Why hadn’t he? Kay knew—because, if he had, there would have been still time for her to turn him back. The persistent mouth-organ boy, he was always quite certain that he had only to make up his mind and he’d get his desire. She didn’t like him any the less for that, but——.

No, she wouldn’t be there to meet him. She had excused herself to Peter and had accompanied him to the sun-baked pier, at which the steamer called on its way from Lerici to Spezia. She had waved and waved till he was nearly out of sight—then she had fled.

Why? She couldn’t say—couldn’t say exactly, but very nearly. She had forbidden her mouth-organ boy to come—and he was coming. She was secretly elated to find herself defied. After all, she didn’t own Italy, and——. But Harry wasn’t making the journey to see Italy, nor to see Peter. She was well aware of that—Peter wasn’t.

So she had persuaded one of her fishermen friends to sail her across the gulf to Porto Venere. Down there in the sleepy harbor he was waiting, his brown eyes lazily watching, his ear-rings glittering, his fingers rolling cigarettes, not at all perturbed but wondering, with a shrug of his shoulders, why she so long delayed.

And Harry, he too would be wondering, thinking her unkind. Peter had probably brought him back to San Terenzo by now. They would have been on the lookout for her directly the steamer rounded the cypressed headland. When they hadn’t found her on the pier, they would have made haste to the yellow villa in which they lived, which had been Shelley’s. And again, they hadn’t found her. She could imagine it all—just what had happened: Peter’s discreet apologies, and Harry’s amused suspicion that he was being punished. His laughter—she could imagine that as well; he always laughed when he was hurt or annoyed.

Kay clasped her hands. It was rotten of her not to go to him. All day she had wanted to be with him. He had traveled all the way from London to get a glimpse of her. And yet, knowing that, she sat on in the ruined castle, while the reluctant day, like a naughty child at bed-time, saffron skirts held high, stepped lingeringly down the purple hills, keeping the sun waiting.
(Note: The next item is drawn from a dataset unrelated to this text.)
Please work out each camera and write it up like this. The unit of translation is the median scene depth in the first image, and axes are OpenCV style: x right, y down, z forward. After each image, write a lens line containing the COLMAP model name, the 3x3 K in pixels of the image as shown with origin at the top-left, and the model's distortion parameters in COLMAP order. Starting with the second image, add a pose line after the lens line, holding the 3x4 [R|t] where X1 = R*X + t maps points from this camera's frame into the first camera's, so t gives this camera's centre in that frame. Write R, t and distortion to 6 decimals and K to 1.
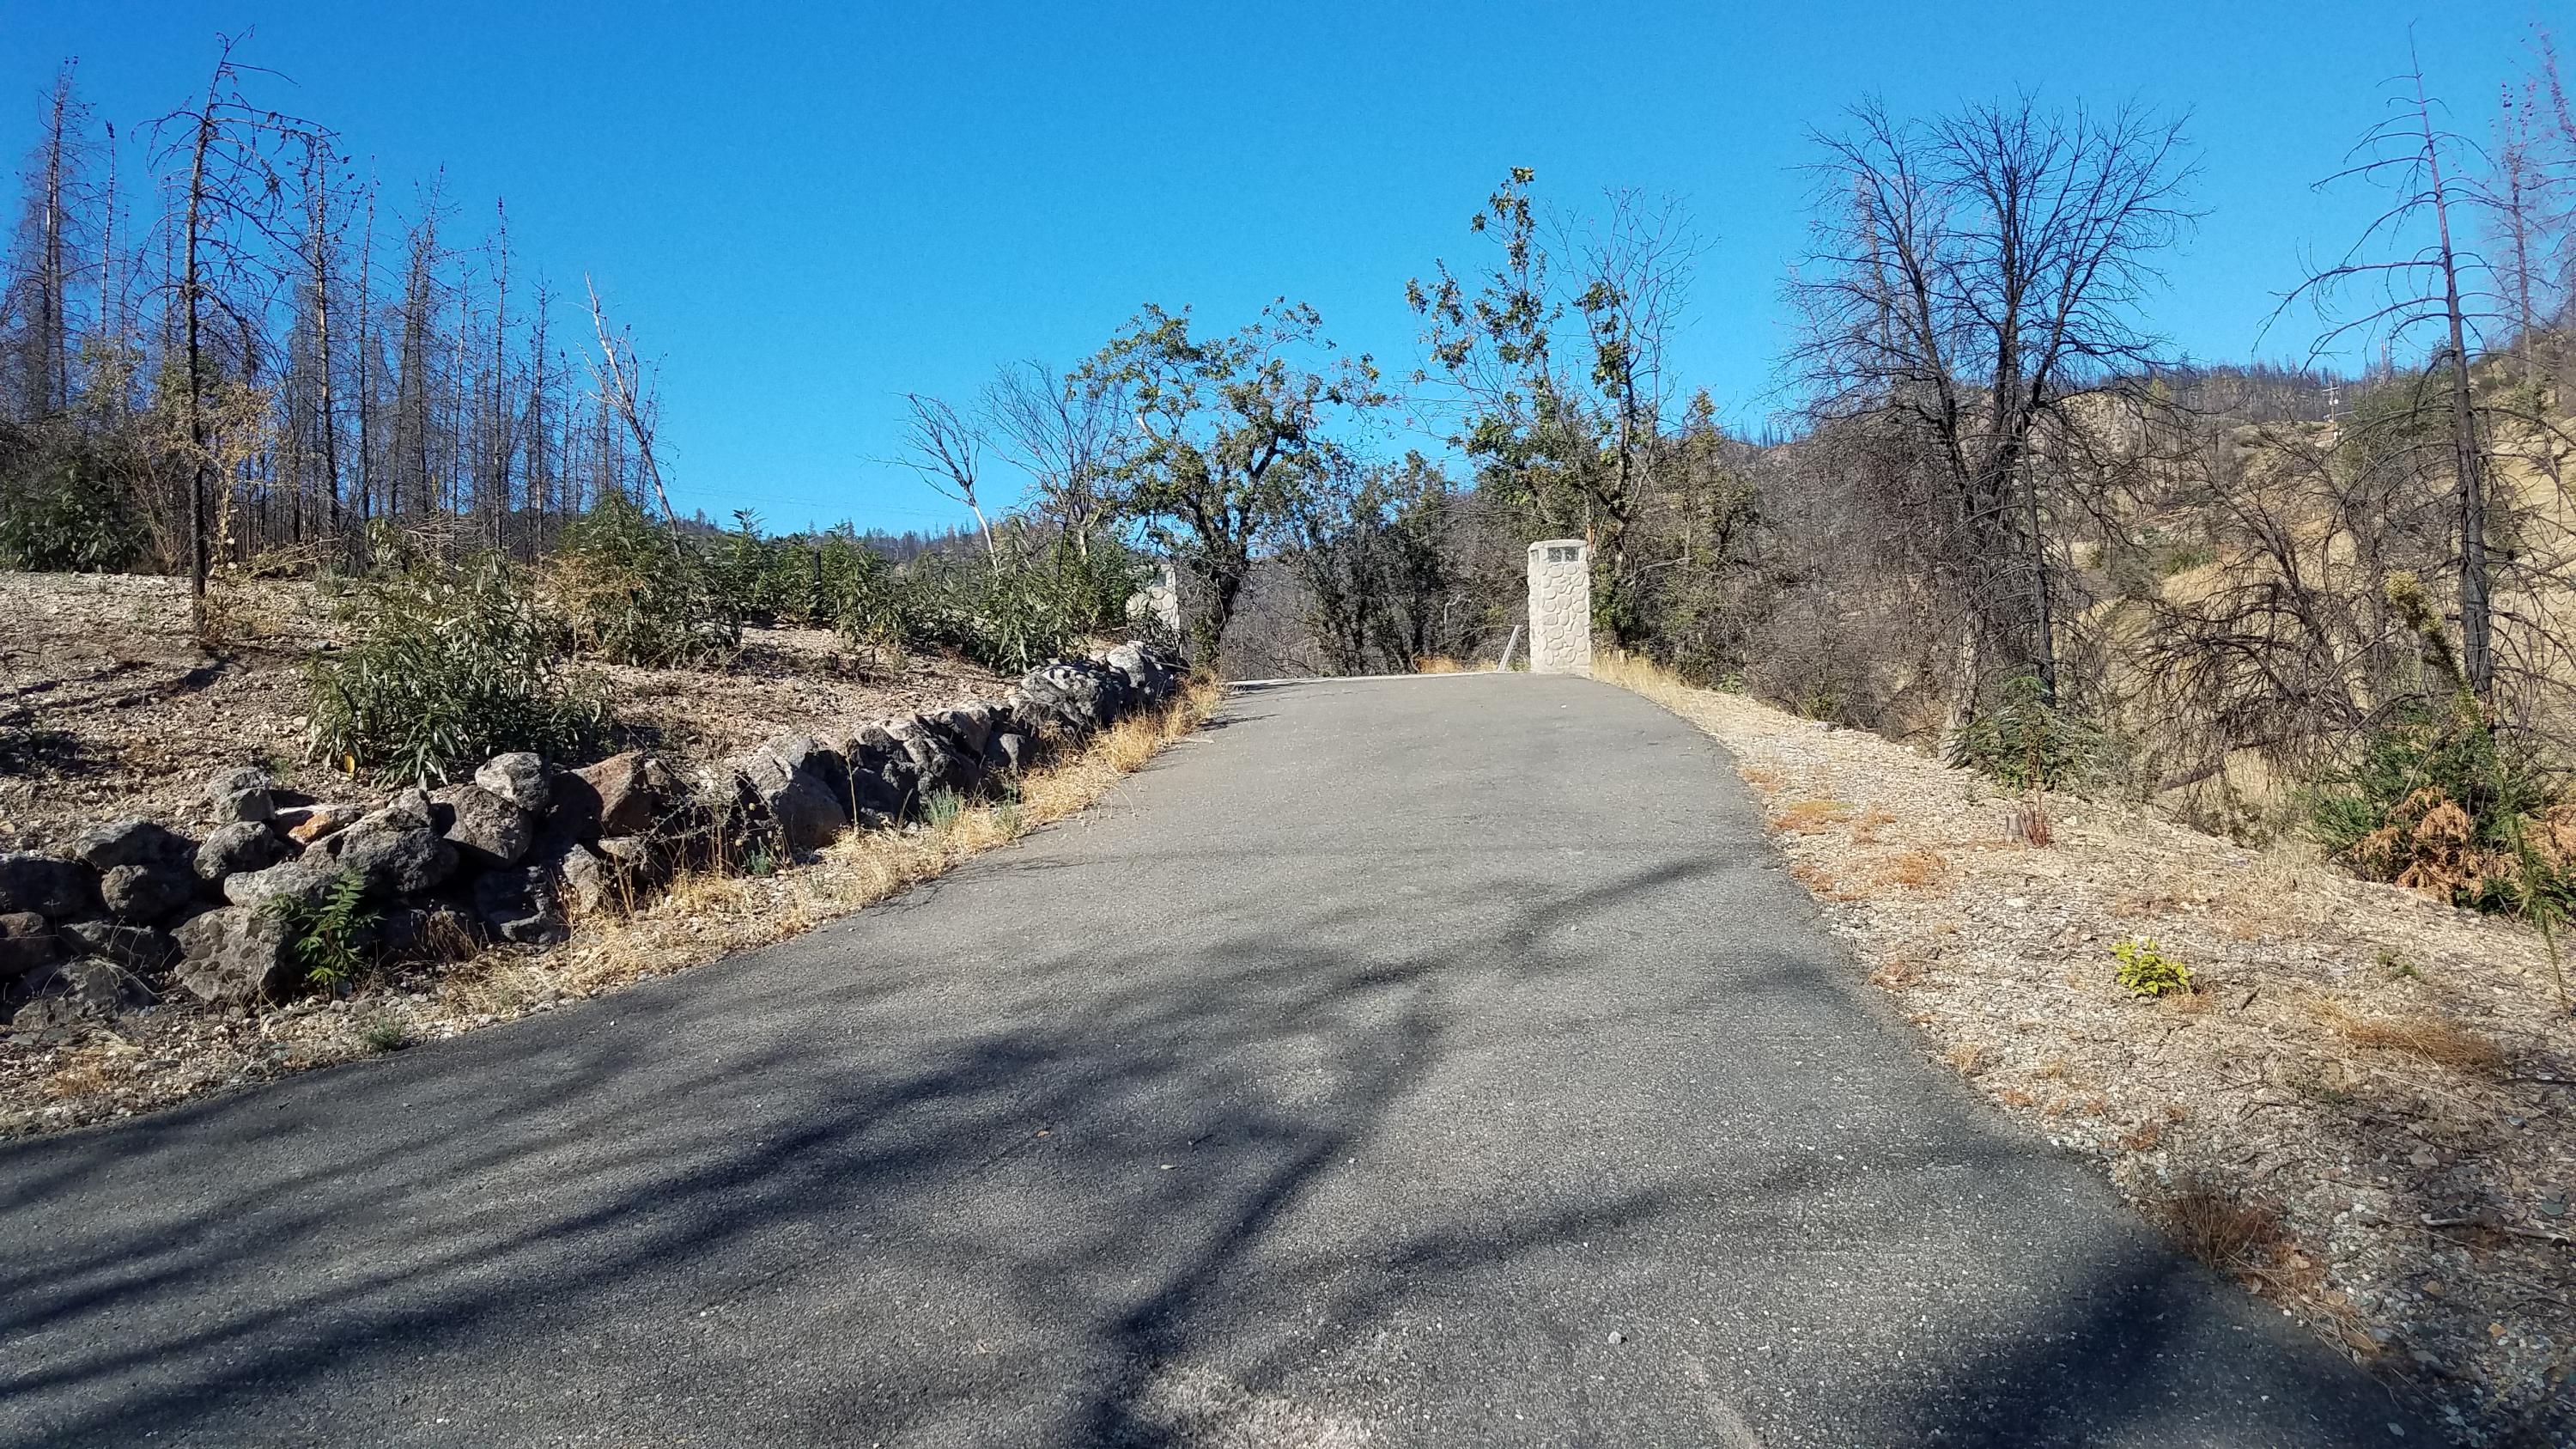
lens RADIAL K [[2057.6, 0, 1286.2], [0, 2057.6, 733.2], [0, 0, 1]] dist [-0.006696, -0.004900]
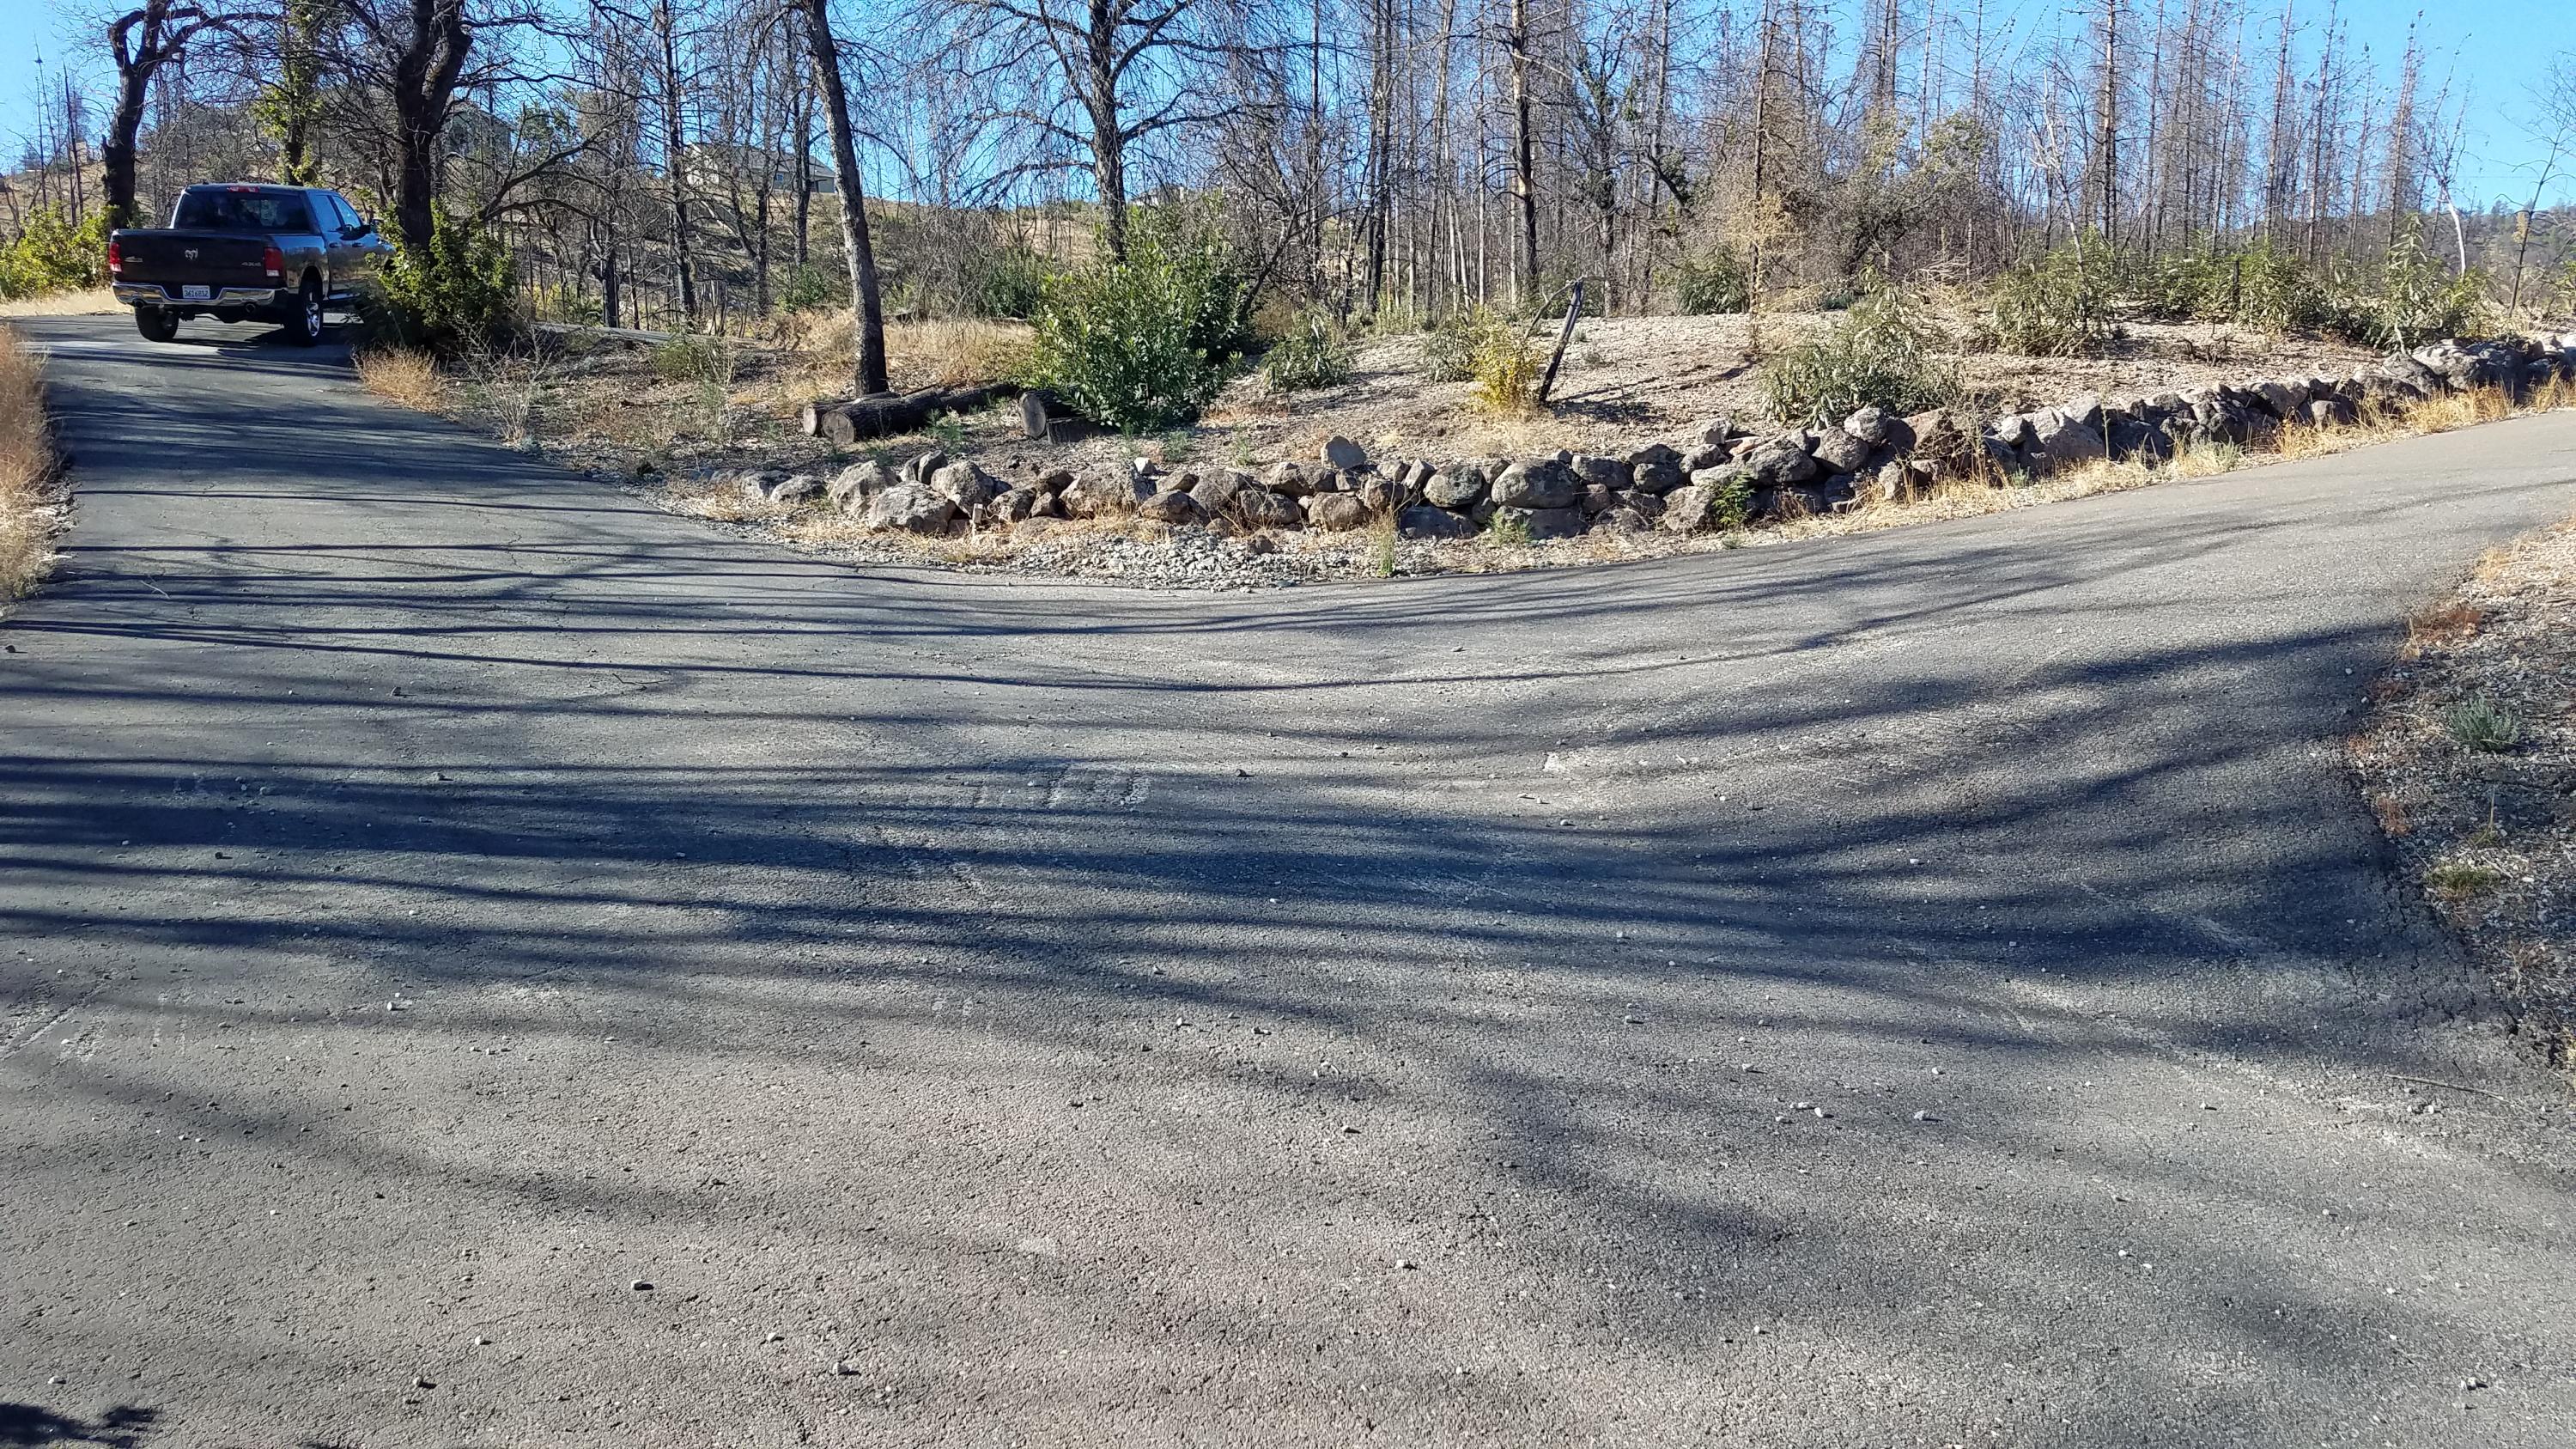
lens RADIAL K [[2057.6, 0, 1286.6], [0, 2057.6, 723.8], [0, 0, 1]] dist [-0.006696, -0.004900]
pose [[0.672238, 0.087541, -0.735141, 0.616099], [0.008346, 0.992025, 0.125763, 0.053905], [0.740288, -0.090679, 0.666147, -0.547085]]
She was trying to arrive at a conclusion. To Peter she was everything—more than ever this past year had taught her that. He made no plans for the future in which she was not to share. It was just as it had been when they were girl and boy—he seemed to take it for granted that they were always to live together. The thought that she should marry never entered his head. Save for the mouth-organ boy, it would not have entered hers.

But the mouth-organ boy! Long ago, when she couldn’t see him, she had heard him playing in the tree-tops. It was something like that now. Since she had left England, his letters had followed her. Sometimes she hadn’t answered them. Sometimes she had answered them casually. Sometimes she had had fits of contrition and had written him volumes—compact histories of her thoughts and doings. It made no difference whether she was punctual or neglectful; like a familiar friend in unfamiliar places, his handwriting was always ahead of her travels, waiting to greet her.

“What does he say?” Peter would ask her.

Then she would read him carefully edited extracts—nice polite information, entirely innocuous. Peter hadn’t guessed. He mustn’t.